A Rare Kind Of Planet May Be Less Rare Than It Looks
Astronomers at the University of New South Wales in Sydney say they have identified 27 new candidate circumbinary planets, worlds that orbit two stars instead of one. If confirmed, the findings would dramatically enlarge one of the smallest known categories in exoplanet science. Until now, only about 18 such planets had been found among the more than 6,000 known exoplanets and candidates described in the source material.
The team credits the result to a search method centered on apsidal precession, an orbital effect that tracks subtle changes in how binary stars move and eclipse one another. The work used data from NASA’s Transiting Exoplanet Survey Satellite, or TESS, which has been surveying the sky for planets since its 2018 launch.
The significance of the announcement is not just in the number 27. It is in what that number suggests about observational bias. Exoplanet catalogs are shaped by the tools used to build them. If one method favors certain orbital alignments, astronomers may be seeing only the easiest systems rather than the true underlying population of worlds in the galaxy.
Why Circumbinary Planets Are Hard To Find
Most exoplanets have been discovered with the transit method. Telescopes monitor a star’s brightness and look for regular dips caused when a planet crosses in front of the star from our point of view. It is a powerful approach, but it depends heavily on geometry. If the orbit does not line up with Earth well enough, the signal may never appear.
That limitation is particularly important for circumbinary systems, where the dynamics are more complex than in a single-star system. The stars orbit each other, the planet orbits both stars, and the resulting geometry can make transits irregular or impossible to see from Earth. A planet might still be there, but the standard detection pipeline may miss it.

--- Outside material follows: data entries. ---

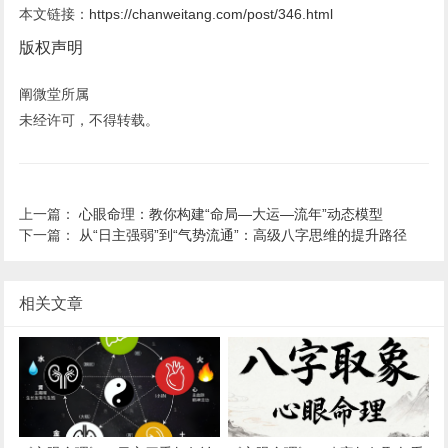
本文链接：
https://chanweitang.com/post/346.html
版权声明
阐微堂所属
未经许可，不得转载。
上一篇：
心眼命理：教你构建“命局—大运—流年”动态模型
下一篇：
从“日主强弱”到“气势流通”：高级八字思维的提升路径
相关文章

The UNSW team’s use of apsidal precession is aimed at those hidden systems. Rather than waiting for a planet to cross a star, the method looks for changes in the timing and character of binary-star eclipses. If the eclipses vary in specific ways, that can point to a third body in the system, potentially a planet.

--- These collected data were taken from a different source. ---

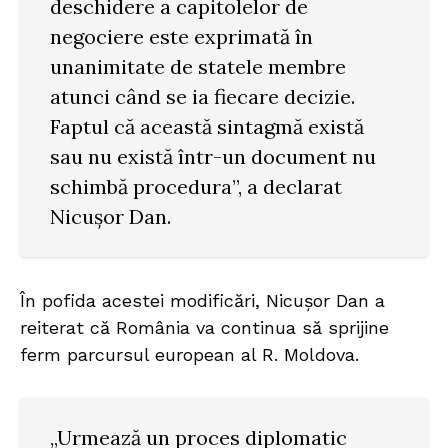
deschidere a capitolelor de
negociere este exprimată în
unanimitate de statele membre
atunci când se ia fiecare decizie.
Faptul că această sintagmă există
sau nu există într-un document nu
schimbă procedura”, a declarat
Nicușor Dan.
În pofida acestei modificări, Nicușor Dan a
reiterat că România va continua să sprijine
ferm parcursul european al R. Moldova.
„Urmează un proces diplomatic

A Different Lens On Planet Populations
The source report frames the method as a new way to probe an old problem. Apsidal precession has already been used to study binary stars themselves, but applying it to planet hunting opens a different search window. That matters because more than half the stars in the galaxy are in binary or multiple-star systems, according to the account. Planet science built mainly around single-star detections therefore risks undercounting a large fraction of possible worlds.
Team leader Margo Thornton, an astronomer and PhD candidate at UNSW, argued in the source that astronomers have mostly found the easiest planets to detect. In that reading, today’s exoplanet census reflects instrumentation and viewing angles at least as much as it reflects cosmic reality.
If that is correct, circumbinary planets may not be exotic exceptions at all. They may simply be underdetected. A catalog expanded by techniques such as apsidal precession would force a reassessment of how planetary systems form, how stable they remain over long timescales and how common complex orbital architectures really are.
What TESS Adds To The Search
TESS was designed to watch wide fields of stars and record small changes in brightness, making it ideal for transit science. But the mission’s data archive is valuable beyond straightforward transit detections. In this case, the same observations can be repurposed to study how eclipsing binaries behave over time.
That kind of reanalysis is becoming one of the defining strengths of modern astronomy. Large space surveys generate datasets rich enough to support new questions years after launch. Instead of building a new observatory for every search technique, astronomers increasingly return to existing data with improved models and more targeted methods.
The 27 objects announced here are still candidates, not confirmed planets. That distinction matters. Follow-up work will be needed to determine whether each signal is truly planetary and not another type of third body or dynamical effect. Even so, a candidate list of this size is an important result because it gives observers a concrete set of systems to test.
Why The Discovery Matters Beyond Science Fiction Appeal
Circumbinary worlds often attract public attention because they evoke the fictional image of a planet with two suns. But their scientific value is more substantial than their pop-culture resonance. These systems provide natural laboratories for understanding how planets assemble and survive in environments shaped by two gravitational masters rather than one.
They can also sharpen broader questions about habitability and system evolution. A planet orbiting two stars experiences a different radiative and orbital environment than Earth does. That does not automatically make such worlds hostile, but it does complicate the assumptions that underlie many habitability discussions.
The larger point is methodological. Exoplanet science is entering a phase in which the biggest breakthroughs may come not only from new telescopes, but from better ways of interpreting the data already in hand. If apsidal precession can reliably expose worlds the transit method misses, the field’s inventory could grow in directions that are currently invisible.
For now, the UNSW team’s 27 candidates stand as a strong reminder that absence of evidence is often evidence of observational limits. In a galaxy where binary stars are common, two-star planets may be waiting in far greater numbers than the current catalog suggests.